Keys to App Marketing Success: Bridging the Disconnect Between Finance and UA Managers
Aside from the development team, app companies tend to have two clear groups that are critical to their success: the finance and marketing teams.
While these two functions have historically been divided into all types of company and sector, in the field of apps there is a strong imperative to bring them together to work more closely together on a daily basis.
In this article you will discover:
- Why bridging the disconnect between finance and marketing is a boon for growth
- The challenge of implementing such change and how to go about it
- The potential financial benefits of working closer together
The effect of bringing finance and marketing closer together
Typically, the finance department sets different budgets for marketing, as it does company-wide. Budgets are set quarterly or annually in advance and approved by the board of the company. The general rule of thumb is that the larger the company the more rigorously this approach is upheld.
For instance, the marketing department may receive $100,000 per month for new user acquisition from finance, which it then puts into action to attract the highest paying users possible, resulting in $150,000 in revenue. Marketing can then go back to finance retrospectively to demonstrate its results and request a higher budgeted amount for future accounting periods.
While this conventional method can be profitable, an entirely different approach, one that relies on intertwined, interdependent workflows and close-knit finance-marketing teamwork, can generate considerably better results.
Optimized budgeting to cater best to an app company’s investment horizon requires a more dynamic approach than the traditional method of setting aside a specific amount in advance for a specific business purpose.
Bringing user acquisition and finance together as one
Rather than finance setting the budget, it should be marketing that leads the initiative by indicating how much capital and in what time frame they need to spend in order to max out user acquisition until it stops producing suitable returns, essentially turning the process on its head.
With well-understood economics of customer acquisition cost (CAC) and Lifetime Value (LTV), the question changes from “how much money do I have to spend this month?” to “how can we find the financing to capitalize on the investment opportunity indicated our current CAC/LTV metrics?”

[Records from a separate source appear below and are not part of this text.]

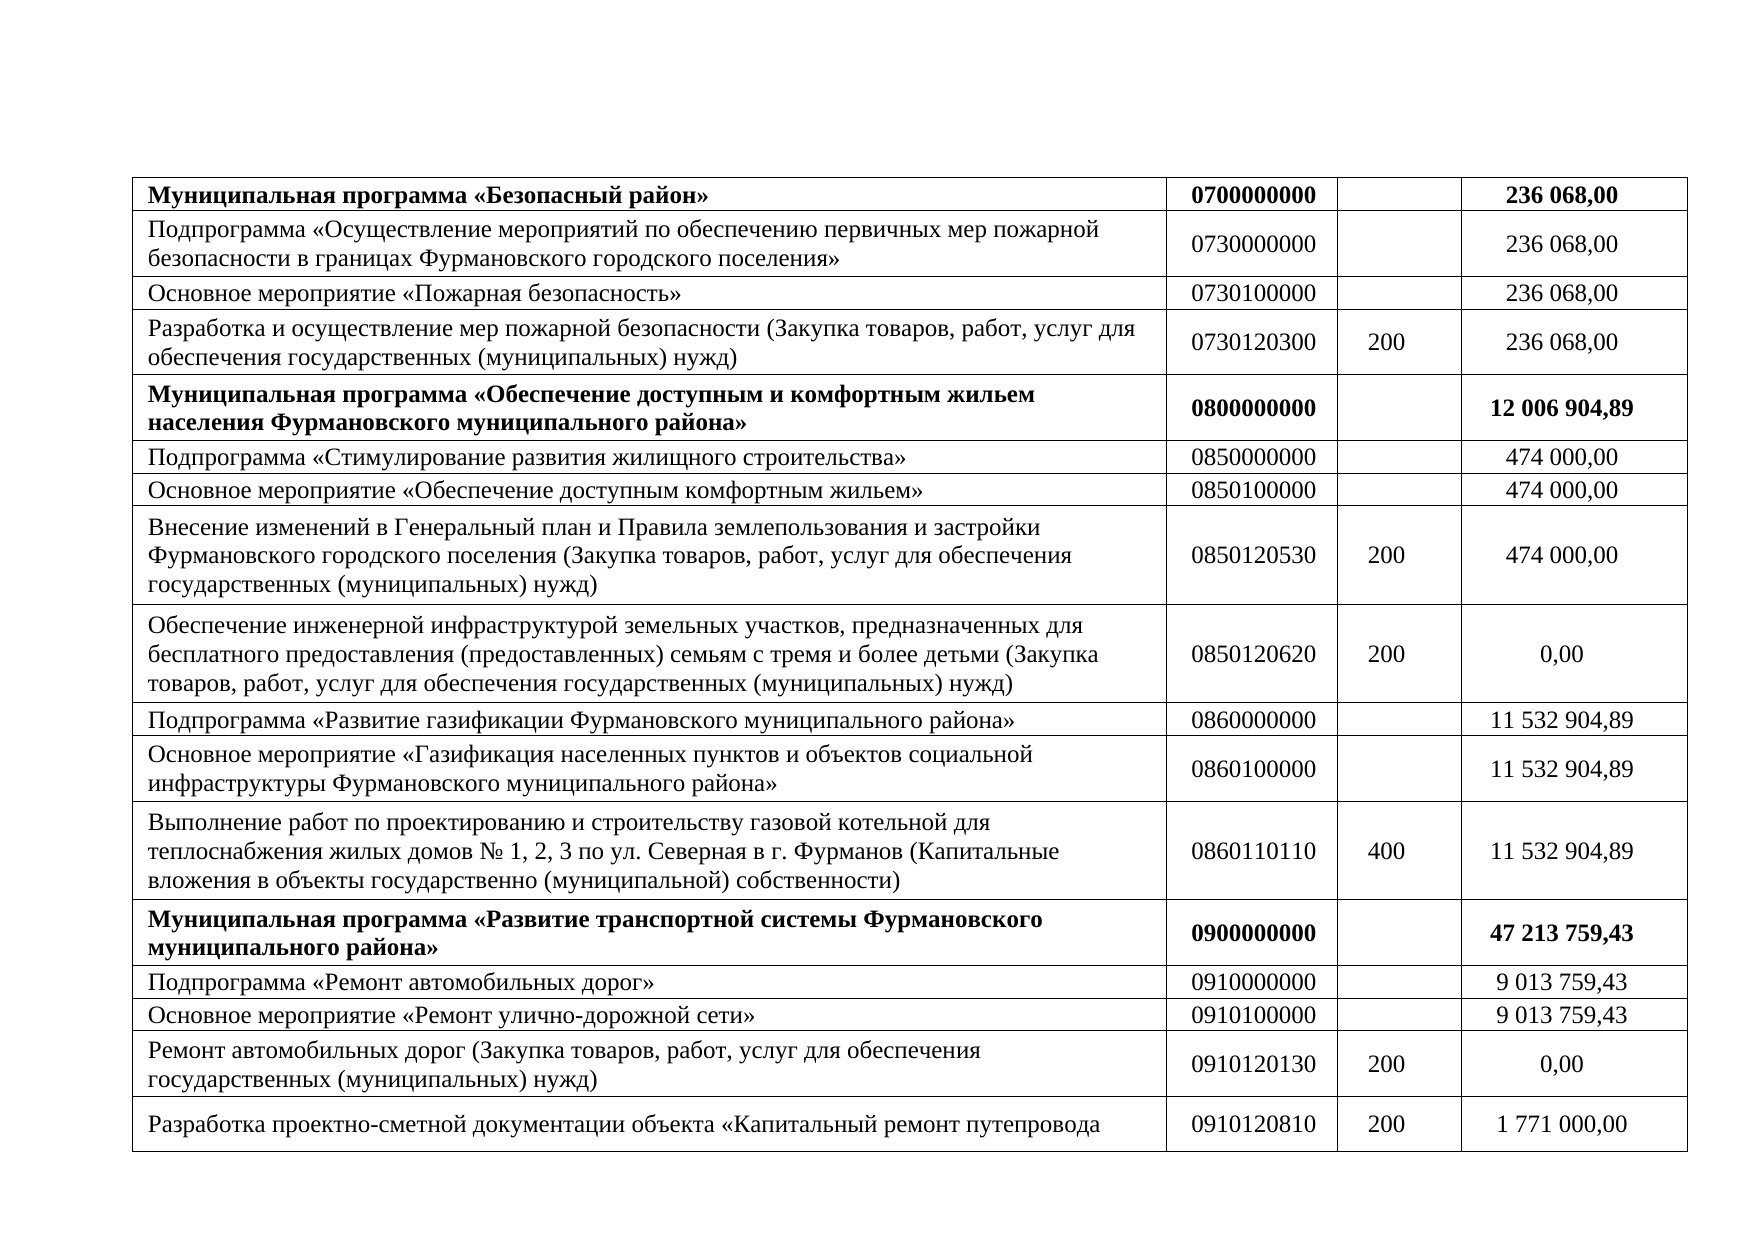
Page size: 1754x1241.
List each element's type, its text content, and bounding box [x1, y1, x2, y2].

table_cell 11 532 904,89 [1462, 703, 1687, 735]
table_cell 0910120810 [1167, 1097, 1337, 1151]
table_cell 0860100000 [1167, 736, 1337, 801]
table_cell Подпрограмма «Ремонт автомобильных дорог» [133, 966, 1166, 997]
table_cell 0850100000 [1167, 474, 1337, 505]
table_cell 0730000000 [1167, 211, 1337, 276]
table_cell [133, 1097, 1166, 1151]
table_cell 11 532 904,89 [1462, 736, 1687, 801]
table_cell [1338, 900, 1461, 965]
table_cell 0910120130 [1167, 1031, 1337, 1096]
table_cell 1 771 000,00 [1462, 1097, 1687, 1151]
table_cell 47 213 759,43 [1462, 900, 1687, 965]
table_cell 0850120530 [1167, 506, 1337, 604]
table_cell 0860110110 [1167, 802, 1337, 899]
table_cell 9 013 759,43 [1462, 999, 1687, 1030]
table_cell [1338, 999, 1461, 1030]
table_cell 200 [1338, 1097, 1461, 1151]
table_cell 200 [1338, 1031, 1461, 1096]
table_cell Муниципальная программа «Обеспечение доступным и комфортным жильем населения Фурмановского муниципального района» [133, 375, 1166, 440]
table_cell 0800000000 [1167, 375, 1337, 440]
table_cell Ремонт автомобильных дорог (Закупка товаров, работ, услуг для обеспечения государственных (муниципальных) нужд) [133, 1031, 1166, 1096]
table_cell Подпрограмма «Осуществление мероприятий по обеспечению первичных мер пожарной безопасности в границах Фурмановского городского поселения» [133, 211, 1166, 276]
table_cell [1338, 178, 1461, 210]
table_cell Внесение изменений в Генеральный план и Правила землепользования и застройки Фурмановского городского поселения (Закупка товаров, работ, услуг для обеспечения государственных (муниципальных) нужд) [133, 506, 1166, 604]
table_cell 200 [1338, 506, 1461, 604]
table_cell 0730100000 [1167, 277, 1337, 308]
table_cell Подпрограмма «Стимулирование развития жилищного строительства» [133, 441, 1166, 472]
table_cell 0900000000 [1167, 900, 1337, 965]
table_cell [1338, 375, 1461, 440]
table_cell Обеспечение инженерной инфраструктурой земельных участков, предназначенных для бесплатного предоставления (предоставленных) семьям с тремя и более детьми (Закупка товаров, работ, услуг для обеспечения государственных (муниципальных) нужд) [133, 605, 1166, 702]
table_cell [1338, 703, 1461, 735]
table_cell Разработка и осуществление мер пожарной безопасности (Закупка товаров, работ, услуг для обеспечения государственных (муниципальных) нужд) [133, 310, 1166, 374]
table_cell 0,00 [1462, 605, 1687, 702]
table_cell [1338, 736, 1461, 801]
table_cell Основное мероприятие «Пожарная безопасность» [133, 277, 1166, 308]
table_cell 236 068,00 [1462, 277, 1687, 308]
table_cell Муниципальная программа «Развитие транспортной системы Фурмановского муниципального района» [133, 900, 1166, 965]
table_cell 474 000,00 [1462, 441, 1687, 472]
table_cell [1338, 966, 1461, 997]
table_cell Основное мероприятие «Ремонт улично-дорожной сети» [133, 999, 1166, 1030]
table_cell 0850120620 [1167, 605, 1337, 702]
table_cell Муниципальная программа «Безопасный район» [133, 178, 1166, 210]
table_cell 11 532 904,89 [1462, 802, 1687, 899]
table_cell Основное мероприятие «Обеспечение доступным комфортным жильем» [133, 474, 1166, 505]
table_cell [1338, 441, 1461, 472]
table_cell [1338, 474, 1461, 505]
table_cell Основное мероприятие «Газификация населенных пунктов и объектов социальной инфраструктуры Фурмановского муниципального района» [133, 736, 1166, 801]
table_cell Подпрограмма «Развитие газификации Фурмановского муниципального района» [133, 703, 1166, 735]
table_cell 0910100000 [1167, 999, 1337, 1030]
table_cell 9 013 759,43 [1462, 966, 1687, 997]
table_cell 474 000,00 [1462, 474, 1687, 505]
table_cell 236 068,00 [1462, 178, 1687, 210]
table_cell 12 006 904,89 [1462, 375, 1687, 440]
table_cell 474 000,00 [1462, 506, 1687, 604]
table_cell 200 [1338, 605, 1461, 702]
table_cell 0,00 [1462, 1031, 1687, 1096]
table_cell 0860000000 [1167, 703, 1337, 735]
table_cell 200 [1338, 310, 1461, 374]
table_cell 236 068,00 [1462, 211, 1687, 276]
table_cell 400 [1338, 802, 1461, 899]
table_cell [1338, 211, 1461, 276]
table_cell 0730120300 [1167, 310, 1337, 374]
table_cell 0850000000 [1167, 441, 1337, 472]
table_cell Выполнение работ по проектированию и строительству газовой котельной для теплоснабжения жилых домов № 1, 2, 3 по ул. Северная в г. Фурманов (Капитальные вложения в объекты государственно (муниципальной) собственности) [133, 802, 1166, 899]
table_cell 236 068,00 [1462, 310, 1687, 374]
table_cell 0700000000 [1167, 178, 1337, 210]
table_cell 0910000000 [1167, 966, 1337, 997]
table_cell [1338, 277, 1461, 308]
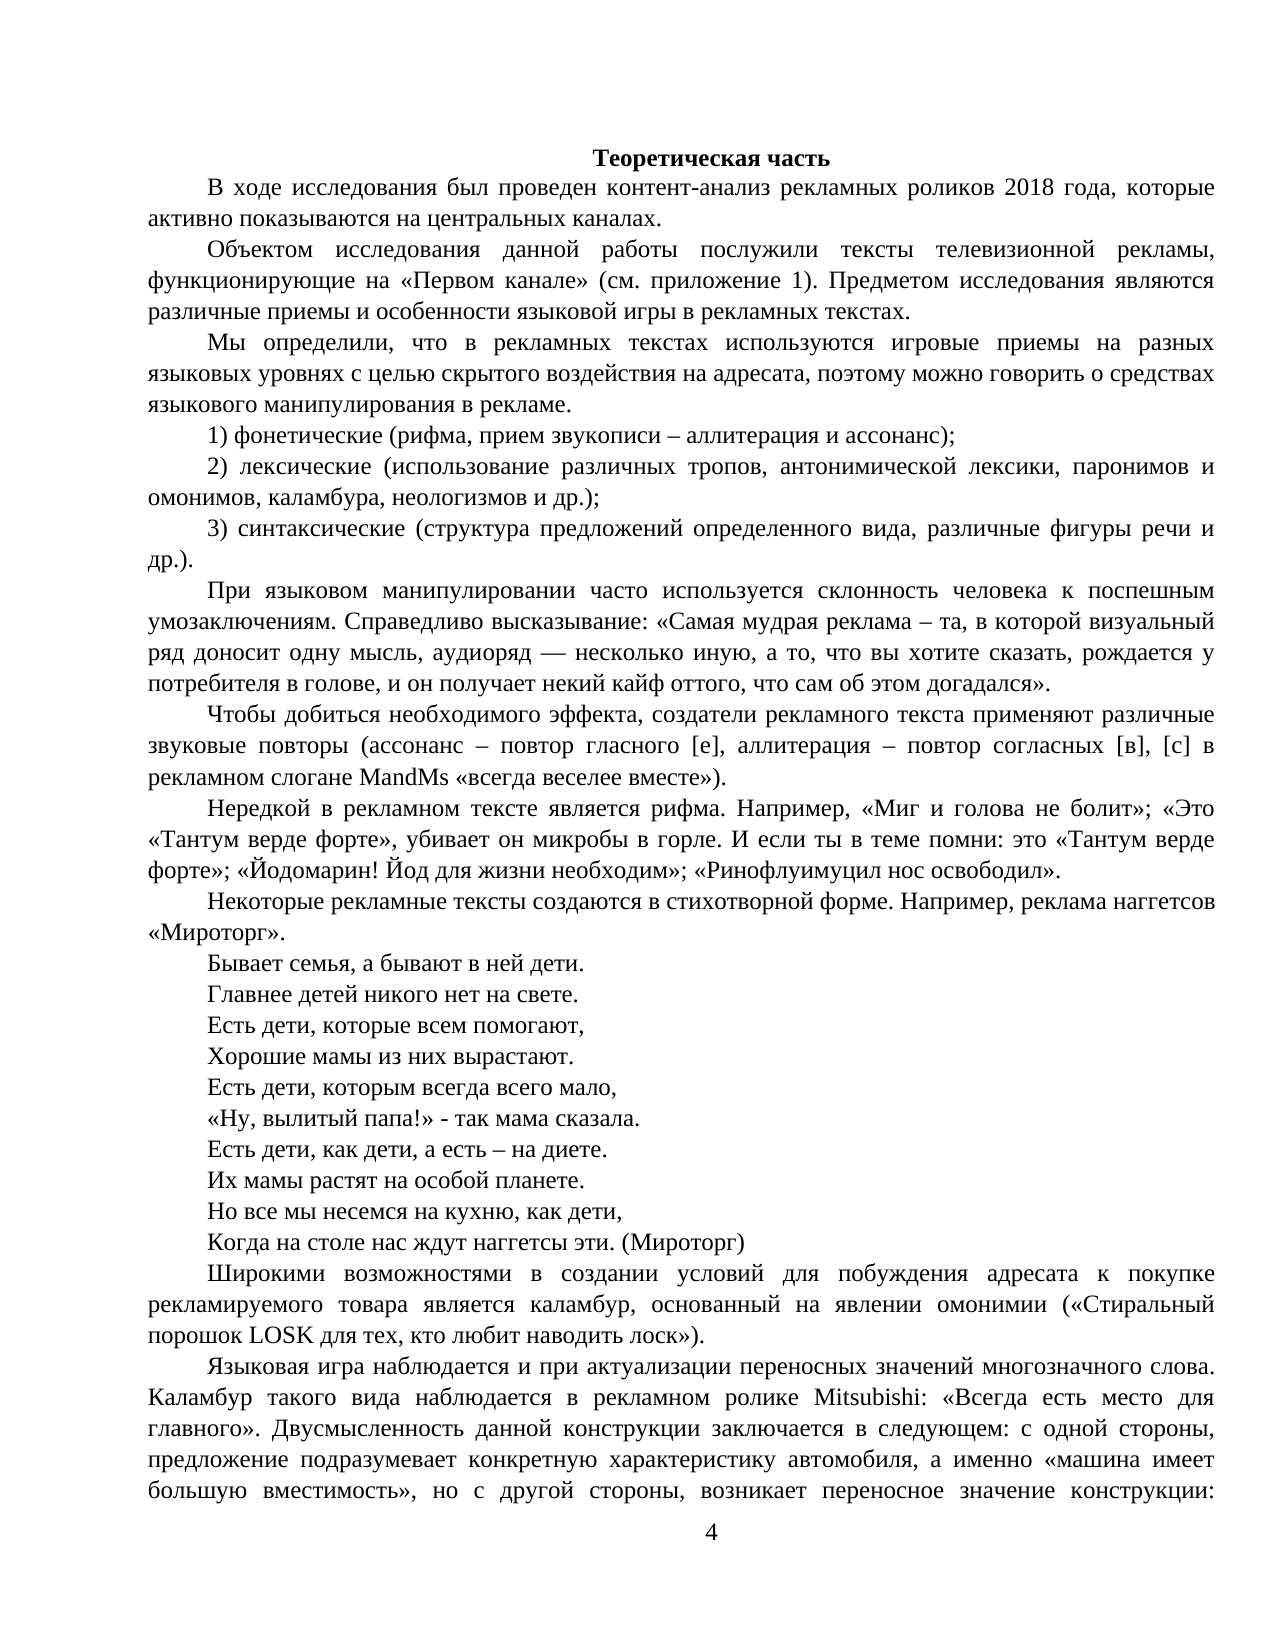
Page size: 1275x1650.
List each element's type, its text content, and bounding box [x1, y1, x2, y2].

text Но все мы несемся на кухню, как дети, [148, 1196, 1216, 1225]
text «Ну, вылитый папа!» - так мама сказала. [148, 1103, 1216, 1132]
text Объектом исследования данной работы послужили тексты телевизионной рекламы, функционирующие на «Первом канале» (см. приложение 1). Предметом исследования являются различные приемы и особенности языковой игры в рекламных текстах. [148, 234, 1216, 325]
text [148, 1351, 1216, 1504]
text 3) синтаксические (структура предложений определенного вида, различные фигуры речи и др.). [148, 513, 1216, 573]
subtitle Теоретическая часть [148, 143, 1216, 172]
text Нередкой в рекламном тексте является рифма. Например, «Миг и голова не болит»; «Это «Тантум верде форте», убивает он микробы в горле. И если ты в теме помни: это «Тантум верде форте»; «Йодомарин! Йод для жизни необходим»; «Ринофлуимуцил нос освободил». [148, 793, 1216, 883]
text Есть дети, которые всем помогают, [148, 1010, 1216, 1039]
text 2) лексические (использование различных тропов, антонимической лексики, паронимов и омонимов, каламбура, неологизмов и др.); [148, 451, 1216, 511]
text 1) фонетические (рифма, прием звукописи – аллитерация и ассонанс); [148, 420, 1216, 449]
text Когда на столе нас ждут наггетсы эти. (Мироторг) [148, 1227, 1216, 1256]
text Хорошие мамы из них вырастают. [148, 1041, 1216, 1070]
text Главнее детей никого нет на свете. [148, 979, 1216, 1008]
text Некоторые рекламные тексты создаются в стихотворной форме. Например, реклама наггетсов «Мироторг». [148, 886, 1216, 946]
text При языковом манипулировании часто используется склонность человека к поспешным умозаключениям. Справедливо высказывание: «Самая мудрая реклама – та, в которой визуальный ряд доносит одну мысль, аудиоряд — несколько иную, а то, что вы хотите сказать, рождается у потребителя в голове, и он получает некий кайф оттого, что сам об этом догадался». [148, 575, 1216, 697]
text Широкими возможностями в создании условий для побуждения адресата к покупке рекламируемого товара является каламбур, основанный на явлении омонимии («Стиральный порошок LOSK для тех, кто любит наводить лоск»). [148, 1258, 1216, 1349]
text Бывает семья, а бывают в ней дети. [148, 948, 1216, 977]
text Есть дети, как дети, а есть – на диете. [148, 1134, 1216, 1163]
text Есть дети, которым всегда всего мало, [148, 1072, 1216, 1101]
text Чтобы добиться необходимого эффекта, создатели рекламного текста применяют различные звуковые повторы (ассонанс – повтор гласного [е], аллитерация – повтор согласных [в], [с] в рекламном слогане MandMs «всегда веселее вместе»). [148, 699, 1216, 790]
text Их мамы растят на особой планете. [148, 1165, 1216, 1194]
text В ходе исследования был проведен контент-анализ рекламных роликов 2018 года, которые активно показываются на центральных каналах. [148, 172, 1216, 232]
text Мы определили, что в рекламных текстах используются игровые приемы на разных языковых уровнях с целью скрытого воздействия на адресата, поэтому можно говорить о средствах языкового манипулирования в рекламе. [148, 327, 1216, 418]
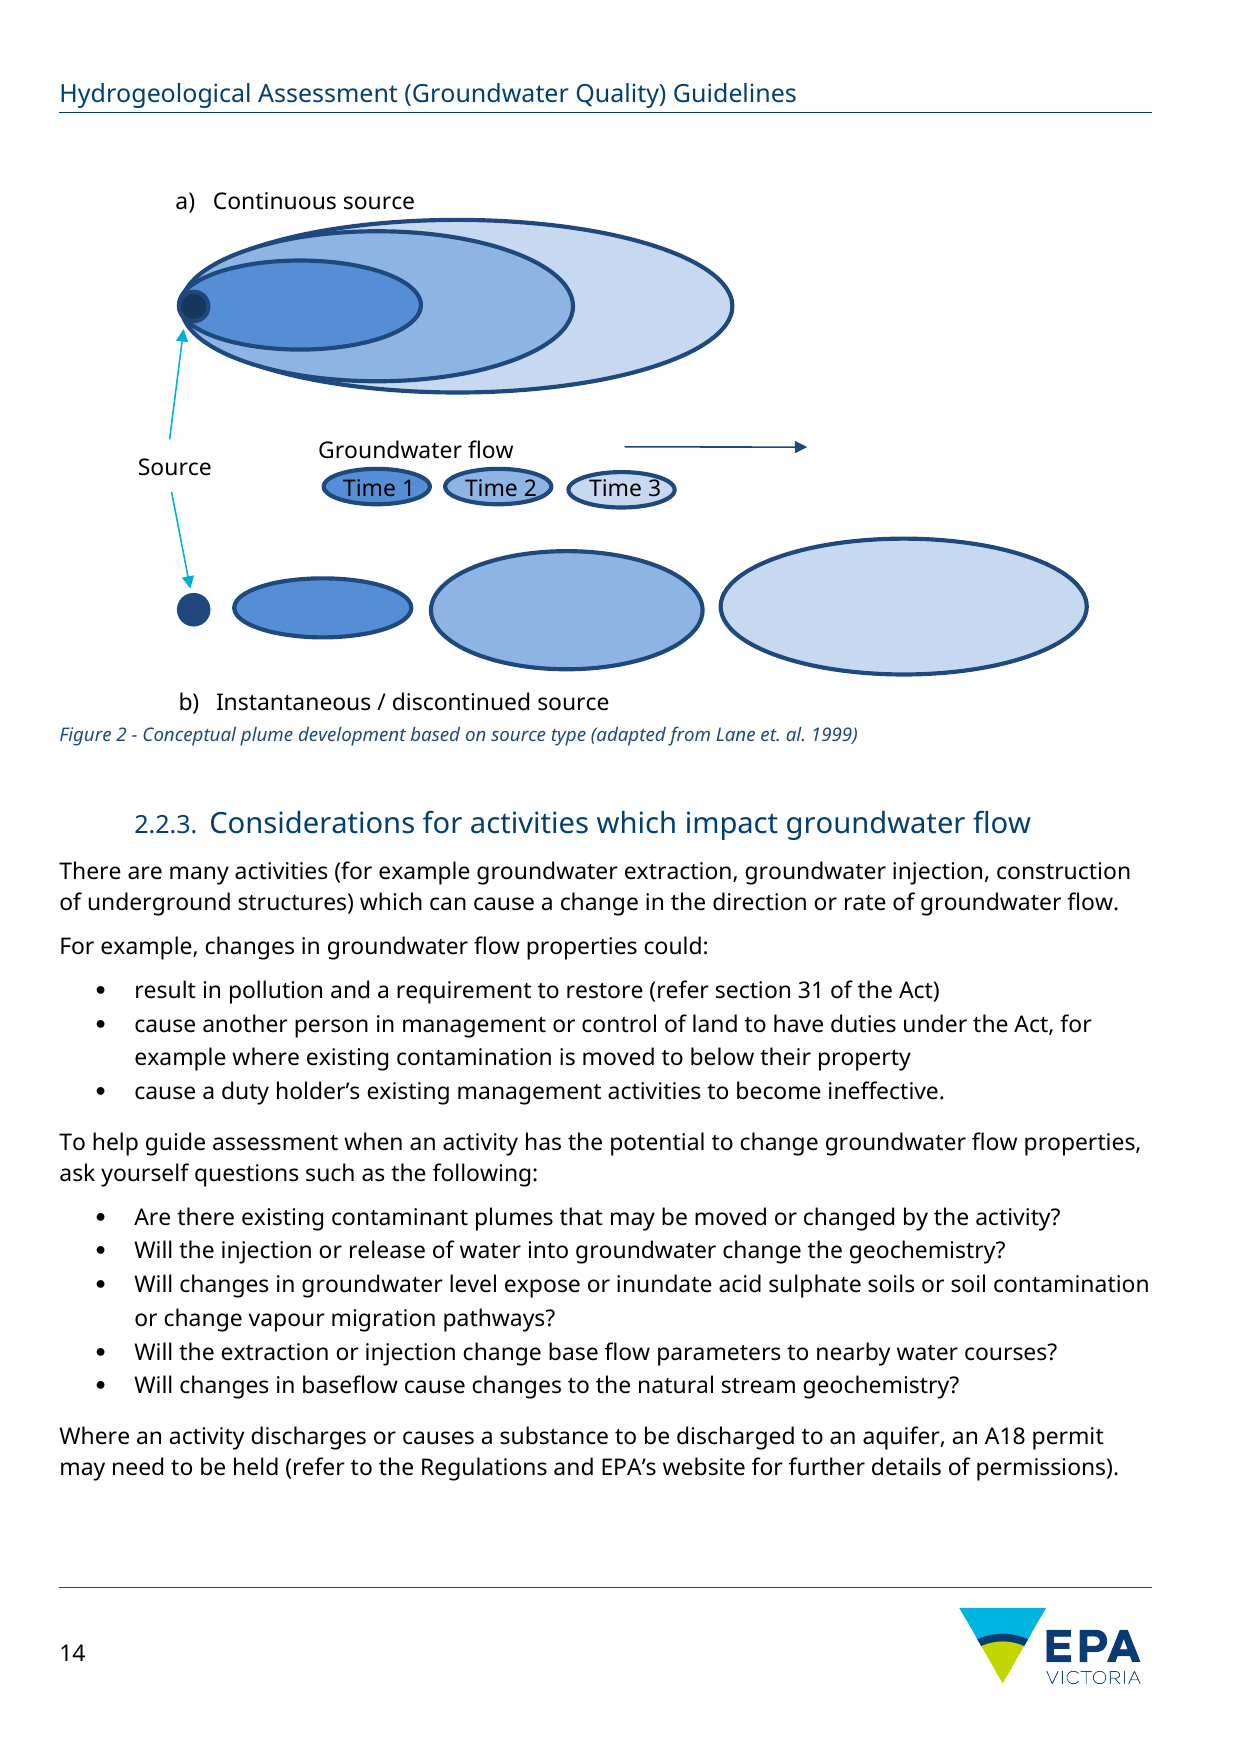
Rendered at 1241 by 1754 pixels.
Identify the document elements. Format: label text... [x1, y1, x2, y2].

list Will changes in groundwater level expose or inundate acid sulphate soils or soil contamination or change vapour migration pathways? [97, 1268, 1152, 1333]
list cause another person in management or control of land to have duties under the Act, for example where existing contamination is moved to below their property [97, 1007, 1152, 1072]
list Will the extraction or injection change base flow parameters to nearby water courses? [97, 1335, 1152, 1367]
text For example, changes in groundwater flow properties could: [59, 930, 1152, 961]
list Figure 2 - Conceptual plume development based on source type (adapted from Lane et. al. 1999) [59, 177, 1152, 747]
picture [939, 1588, 1152, 1705]
list Will the injection or release of water into groundwater change the geochemistry? [97, 1234, 1152, 1265]
text To help guide assessment when an activity has the potential to change groundwater flow properties, ask yourself questions such as the following: [59, 1125, 1152, 1188]
subtitle Considerations for activities which impact groundwater flow [134, 803, 1152, 842]
text Where an activity discharges or causes a substance to be discharged to an aquifer, an A18 permit may need to be held (refer to the Regulations and EPA’s website for further details of permissions). [59, 1419, 1152, 1482]
list result in pollution and a requirement to restore (refer section 31 of the Act) [97, 974, 1152, 1005]
list cause a duty holder’s existing management activities to become ineffective. [97, 1075, 1152, 1106]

For user acquisition teams, involving finance colleagues in creating, validating the models, and monitoring cohort performance over time gives everyone more ownership of the decision-making process. If users can be acquired profitably, and both teams feel like they have ownership of the models and outcomes, there is greater confidence in spending on user acquisition.
Both teams must understand the wider company benefit of working more closely with each other. Any company or workflow change naturally takes some time, so it’s important to articulate it as one of a mindset that benefits the overall business. Framing it in terms of the potentially large increase in ROI should help accelerate its successful implementation.
Once marketing’s financing requirements are established, it’s then up to the finance team to figure out how to fund them, whether this is from existing cash reserves, borrowing against receivables, or setting out to raise more equity financing to capitalize on the opportunity established.
Driving more efficient investment for higher user acquisition numbers
What it really boils down to is simply an investment equation. If your marketing team can produce a repeatable formula for ROI-positive user acquisition and solid attribution metrics to support it, your finance department must then deliver the best way to fund its campaigns and monitor their performance.
As the game or app scales, user acquisition costs will increase over time and LTVs will crest. It should be a joint decision on setting the investment parameters between the teams.
For example, you might want to invest every available dollar into user acquisition until the expected ROI drops below 20%. Focusing on ROI rather than headline costs of acquisition will ensure maximization of profits, which is best done by harnessing the quantitative and analytical skills both of marketing and finance colleagues together.